Re: a case for a destructor for slub: mm_struct

Harry Yoo <harry.yoo@xxxxxxxxxx> · Fri, 14 Mar 2025 17:27:33 +0900

On Thu, Mar 13, 2025 at 12:23:55PM +0100, Mateusz Guzik wrote:
> On Thu, Mar 13, 2025 at 9:59 AM Harry Yoo <harry.yoo@xxxxxxxxxx> wrote:
> > > There is other expensive work which can also be modified this way.
> >
> > Not sure what you're referring to?
> >
> 
> There is pgd_alloc/free calls which end up taking the global pgd_list
> lock. Instead, this could be patched to let mm hang out on the get
> skipped by the pgd list iterating machinery as needed.

Okay, IIUC, you want to remove it from the list in the destructor
and not remove it from the list when freeing it, and the code iterating
over the list needs to verify whether it is still allocated.

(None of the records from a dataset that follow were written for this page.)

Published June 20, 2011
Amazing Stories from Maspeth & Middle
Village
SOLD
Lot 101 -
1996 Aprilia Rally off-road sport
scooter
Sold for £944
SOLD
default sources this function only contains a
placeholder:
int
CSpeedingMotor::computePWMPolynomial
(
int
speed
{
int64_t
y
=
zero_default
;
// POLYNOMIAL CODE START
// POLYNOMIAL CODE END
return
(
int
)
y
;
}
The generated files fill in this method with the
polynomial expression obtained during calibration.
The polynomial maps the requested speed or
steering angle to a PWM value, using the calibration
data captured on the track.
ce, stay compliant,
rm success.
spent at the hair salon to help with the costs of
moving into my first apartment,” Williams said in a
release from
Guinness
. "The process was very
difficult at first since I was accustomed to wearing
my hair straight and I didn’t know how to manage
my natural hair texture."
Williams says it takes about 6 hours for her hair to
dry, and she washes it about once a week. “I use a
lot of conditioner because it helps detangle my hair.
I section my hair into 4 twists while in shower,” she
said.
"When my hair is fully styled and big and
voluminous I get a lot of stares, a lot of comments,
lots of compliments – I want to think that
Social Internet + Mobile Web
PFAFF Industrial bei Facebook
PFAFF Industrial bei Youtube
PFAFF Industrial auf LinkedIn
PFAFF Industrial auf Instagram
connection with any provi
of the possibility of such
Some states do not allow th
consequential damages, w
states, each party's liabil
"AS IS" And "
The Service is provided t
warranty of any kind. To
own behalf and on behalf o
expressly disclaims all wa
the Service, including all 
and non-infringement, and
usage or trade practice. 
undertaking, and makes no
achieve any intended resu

Would this be with SLAB_TYPESAFE_BY_RCU, or by taking a lock within
the destructor?

The RFC patch [1] that removes the destructor states that "taking a spinlock
in a destructor is a bit risky since the slab allocators may run the
destructors anytime they decide a slab is no longer needed",
but I need to think a bit more about how risky that actually is.

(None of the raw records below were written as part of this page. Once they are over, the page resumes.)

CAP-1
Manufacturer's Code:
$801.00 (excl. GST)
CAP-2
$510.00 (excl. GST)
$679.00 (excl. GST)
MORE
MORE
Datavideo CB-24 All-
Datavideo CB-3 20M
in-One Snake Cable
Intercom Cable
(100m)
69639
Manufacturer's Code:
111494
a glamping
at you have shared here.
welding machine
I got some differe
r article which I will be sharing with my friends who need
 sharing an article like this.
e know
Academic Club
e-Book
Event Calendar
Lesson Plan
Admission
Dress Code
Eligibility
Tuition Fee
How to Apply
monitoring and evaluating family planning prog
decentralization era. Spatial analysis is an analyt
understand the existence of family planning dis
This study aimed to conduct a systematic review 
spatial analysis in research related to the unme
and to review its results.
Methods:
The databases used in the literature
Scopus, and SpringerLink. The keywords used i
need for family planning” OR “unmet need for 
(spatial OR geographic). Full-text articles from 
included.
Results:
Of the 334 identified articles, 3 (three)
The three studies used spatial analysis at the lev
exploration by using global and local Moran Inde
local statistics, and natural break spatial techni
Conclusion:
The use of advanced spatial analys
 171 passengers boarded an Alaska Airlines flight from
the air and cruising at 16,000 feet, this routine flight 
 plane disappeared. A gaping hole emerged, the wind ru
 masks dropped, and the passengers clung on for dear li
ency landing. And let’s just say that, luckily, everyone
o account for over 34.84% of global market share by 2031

[1] https://lore.kernel.org/linux-kernel/Pine.LNX.4.64.0705101156190.10663@xxxxxxxxxxxxxxxxxxxxxxxxx/#t

> > > there may be spurious mm_struct's hanging out and eating pcpu resources.
> > > Something can be added to reclaim those by the pcpu allocator.
> >
> > Not sure if I follow. What do you mean by spurious mm_struct, and how
> > does the pcpu allocator reclaim that?
> >
> 
> Suppose a workload was ran which created tons of mm_struct. The
> workload is done and they can be reclaimed, but hang out just in case.
>
> Another workload showed up, but one which wants to do many percpu
> allocs and is not mm_struct-heavy.
> 
> In case of resource shortage it would be good if the percpu allocator
> knew how to reclaim the known cached-but-not-used memory instead of
> grabbing new patches.
> 
> As for how to get there, so happens the primary consumer (percpu
> counters) already has a global list of all allocated objects. The
> allocator could walk it and reclaim as needed.

You mean reclaiming per-cpu objects along withthe slab objects that uses them?
That sounds like a new slab shrinker for mm_struct?

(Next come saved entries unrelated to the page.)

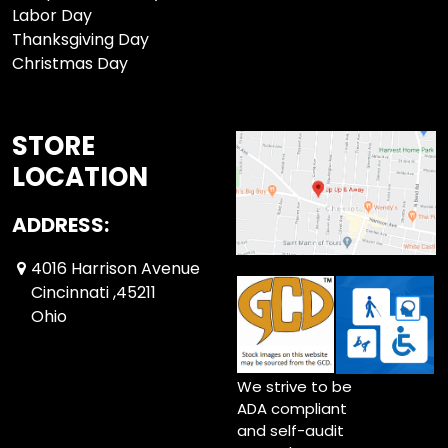
Labor Day
Thanksgiving Day
Christmas Day
STORE
LOCATION
ADDRESS:
4016 Harrison Avenue
Cincinnati ,45211
Ohio
We strive to be
ADA compliant
and self-audit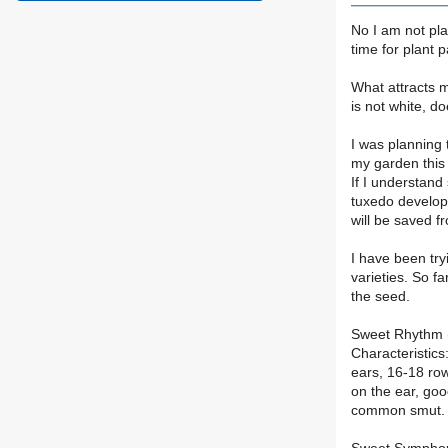
No I am not pla
time for plant 
What attracts m
is not white, d
I was planning 
my garden this y
If I understand 
tuxedo develops
will be saved fr
I have been try
varieties. So f
the seed.
Sweet Rhythm (
Characteristics:
ears, 16-18 ro
on the ear, goo
common smut. S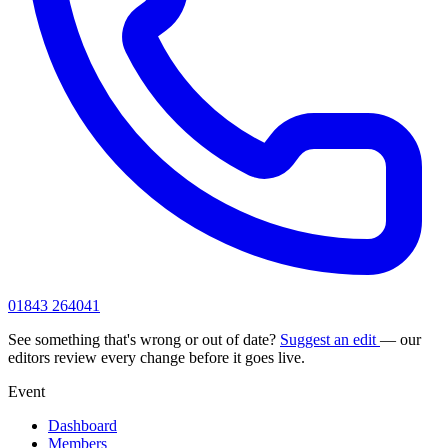
01843 264041
See something that's wrong or out of date?
Suggest an edit
— our
editors review every change before it goes live.
Event
Dashboard
Members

> > > So that's it for making the case, as for the APIs, I think it would be
> > > best if both dtor and ctor accepted a batch of objects to operate on,
> > > but that's a lot of extra churn due to pre-existing ctor users.
> >
> > Why do you want to pass batch of objects, instead of calling one by one
> > for each object when a slab folio is allocated/freed?
> >
> > Is it solely to reduce the overhead of extra function calls when
> > allocating or freeing a slab folio?
> >
> 
> The single-threaded overhead is one thing, some contention is another.
> back-to-back acquires are a degenerate case from scalability
> standpoint.
> 
> While these codepaths should be executing rarely, there is still no
> need to get spikes when they do.
> 
> Even so, that's a minor thing which can be patched up later -- even a
> ctor/dtor pair which operates one obj at a time is almost entirety of
> the improvement.

Hmm, but I think even a ctor/dtor pair that operations on one object at
a time requires changing the semantic of how the ctor works :'(

For now the constructor is not expected to fail, but looking at
mm_init()... it can fail. There is no way to let slab allocator know
that it failed.

Looks like some churn is needed anyway?

> > > ACHTUNG: I think this particular usage would still want some buy in
> > > from the mm folk and at least Dennis (the percpu allocator
> > > maintainer), but one has to start somewhere. There were 2 different
> > > patchsets posted to move rss counters away from the current pcpu
> > > scheme, but both had different tradeoffs and ultimately died off.
> > >
> > > Should someone(tm) commit to sorting this out, I'll handle the percpu
> > > thing. There are some other tweaks warranted here (e.g., depessimizing
> > > the rss counter validation loop at exit).
> > >
> > > So what do you think?
> >
> > I'd love to take the project and work on it, it makes sense to revive
> > the destructor feature if that turns out to be beneficial.
> >
> > I'll do that the slab part.
> 
> Cool, thanks.

-- 
Cheers,
Harry